SEATTLE — An arbitrator has sided with one of the nation's largest discount retailers — T.J. Maxx — in a classic typosquatting case.
At issue was the website TJMaxxx.com, which for eight years had existed as a parked page displaying links to third-party websites selling adult sex toys and novelties items, as well as links to porn sites.
Through those eight years, T.J. Maxx attorneys alleged, operators of TJMaxxx.com earned revenue for pay-per-click links.

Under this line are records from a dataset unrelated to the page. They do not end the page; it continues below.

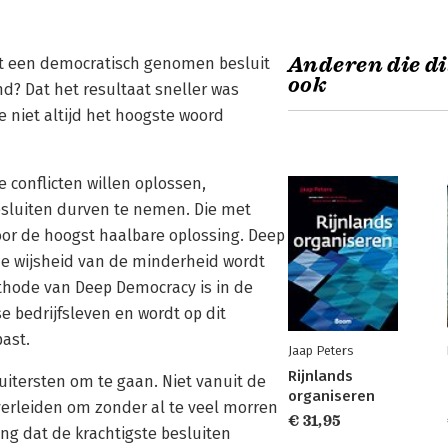
Anderen die di
Dat een democratisch genomen besluit
ook
nd? Dat het resultaat sneller was
e niet altijd het hoogste woord
e conflicten willen oplossen,
esluiten durven te nemen. Die met
oor de hoogst haalbare oplossing. Deep
e wijsheid van de minderheid wordt
hode van Deep Democracy is in de
e bedrijfsleven en wordt op dit
ast.
Jaap Peters
Rijnlands
itersten om te gaan. Niet vanuit de
organiseren
erleiden om zonder al te veel morren
€ 31,95
ng dat de krachtigste besluiten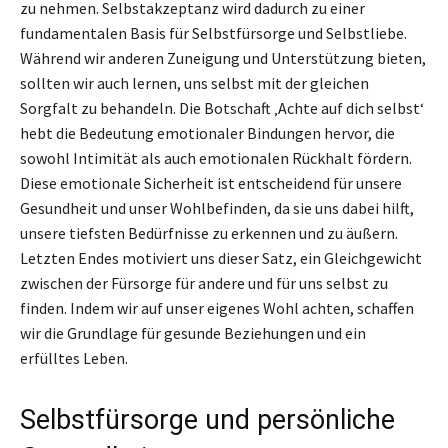
zu nehmen. Selbstakzeptanz wird dadurch zu einer
fundamentalen Basis für Selbstfürsorge und Selbstliebe.
Während wir anderen Zuneigung und Unterstützung bieten,
sollten wir auch lernen, uns selbst mit der gleichen
Sorgfalt zu behandeln. Die Botschaft ‚Achte auf dich selbst‘
hebt die Bedeutung emotionaler Bindungen hervor, die
sowohl Intimität als auch emotionalen Rückhalt fördern.
Diese emotionale Sicherheit ist entscheidend für unsere
Gesundheit und unser Wohlbefinden, da sie uns dabei hilft,
unsere tiefsten Bedürfnisse zu erkennen und zu äußern.
Letzten Endes motiviert uns dieser Satz, ein Gleichgewicht
zwischen der Fürsorge für andere und für uns selbst zu
finden. Indem wir auf unser eigenes Wohl achten, schaffen
wir die Grundlage für gesunde Beziehungen und ein
erfülltes Leben.
Selbstfürsorge und persönliche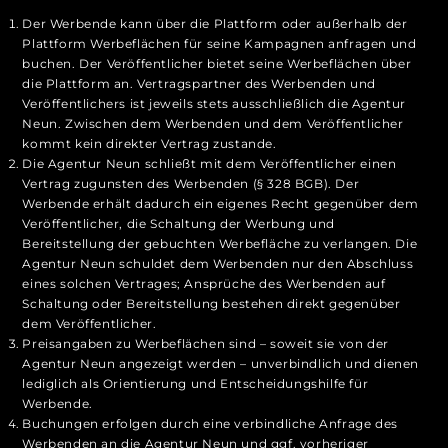
Der Werbende kann über die Plattform oder außerhalb der
Plattform Werbeflächen für seine Kampagnen anfragen und
buchen. Der Veröffentlicher bietet seine Werbeflächen über
die Plattform an. Vertragspartner des Werbenden und
Veröffentlichers ist jeweils stets ausschließlich die Agentur
Neun. Zwischen dem Werbenden und dem Veröffentlicher
kommt kein direkter Vertrag zustande.
Die Agentur Neun schließt mit dem Veröffentlicher einen
Vertrag zugunsten des Werbenden (§ 328 BGB). Der
Werbende erhält dadurch ein eigenes Recht gegenüber dem
Veröffentlicher, die Schaltung der Werbung und
Bereitstellung der gebuchten Werbefläche zu verlangen. Die
Agentur Neun schuldet dem Werbenden nur den Abschluss
eines solchen Vertrages; Ansprüche des Werbenden auf
Schaltung oder Bereitstellung bestehen direkt gegenüber
dem Veröffentlicher.
Preisangaben zu Werbeflächen sind – soweit sie von der
Agentur Neun angezeigt werden – unverbindlich und dienen
lediglich als Orientierung und Entscheidungshilfe für
Werbende.
Buchungen erfolgen durch eine verbindliche Anfrage des
Werbenden an die Agentur Neun und ggf. vorheriger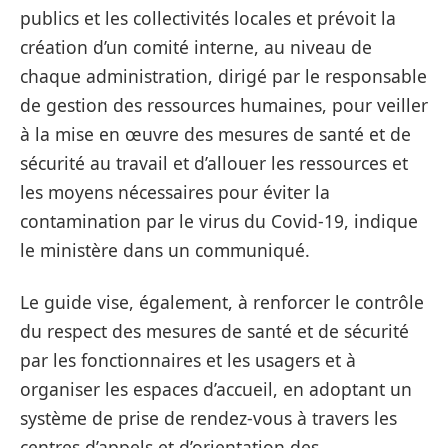
publics et les collectivités locales et prévoit la
création d’un comité interne, au niveau de
chaque administration, dirigé par le responsable
de gestion des ressources humaines, pour veiller
à la mise en œuvre des mesures de santé et de
sécurité au travail et d’allouer les ressources et
les moyens nécessaires pour éviter la
contamination par le virus du Covid-19, indique
le ministère dans un communiqué.
Le guide vise, également, à renforcer le contrôle
du respect des mesures de santé et de sécurité
par les fonctionnaires et les usagers et à
organiser les espaces d’accueil, en adoptant un
système de prise de rendez-vous à travers les
centres d’appels et d’orientation des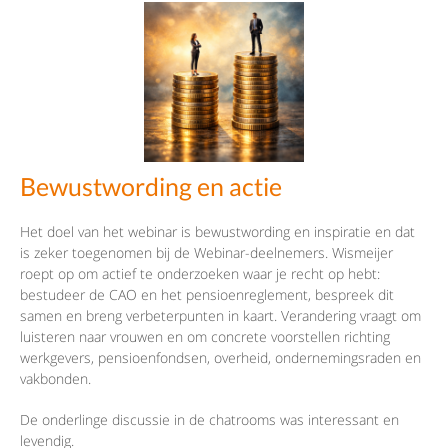
Bewustwording en actie
Het doel van het webinar is bewustwording en inspiratie en dat
is zeker toegenomen bij de Webinar-deelnemers. Wismeijer
roept op om actief te onderzoeken waar je recht op hebt:
bestudeer de CAO en het pensioenreglement, bespreek dit
samen en breng verbeterpunten in kaart. Verandering vraagt om
luisteren naar vrouwen en om concrete voorstellen richting
werkgevers, pensioenfondsen, overheid, ondernemingsraden en
vakbonden.
De onderlinge discussie in de chatrooms was interessant en
levendig.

TJ Maxx counsel, in their UDRP action, argued that TJMaxxx.com, with its extra "x," is confusingly similar to their T.J. Maxx's mark. They also said that TJMaxxx.com was registered long after the discount retailer with its 1,000 stores trademarked the mark. T.J. Maxx operates the domain TJMaxx.com for its retail operation.
The unidentified operators of TJMaxxx.com, named as respondents in the complaint, registered their site with privacy protection at BigRock Solutions Ltd. and never responded to the National Arbitration Forum over the UDRP action.
An arbitrator in the case decided last month, Charles K. McCotter Jr., ruled that the respondents engaged in bad faith registration by offering hyperlinks to adult-oriented businesses and websites.
As a result, McCotter ordered TJMaxxx.com transferred to the retailer.
Mc Cotter cited a 2004 UDRP decision, Google Inc. vs. Bassano, as a sturdy basis for his ruling.
That case held that the respondent’s use of the GoogleSex.info domain name to intentionally attract Internet users to a website featuring adult-oriented content constituted bad faith registration and use under UDRP policy.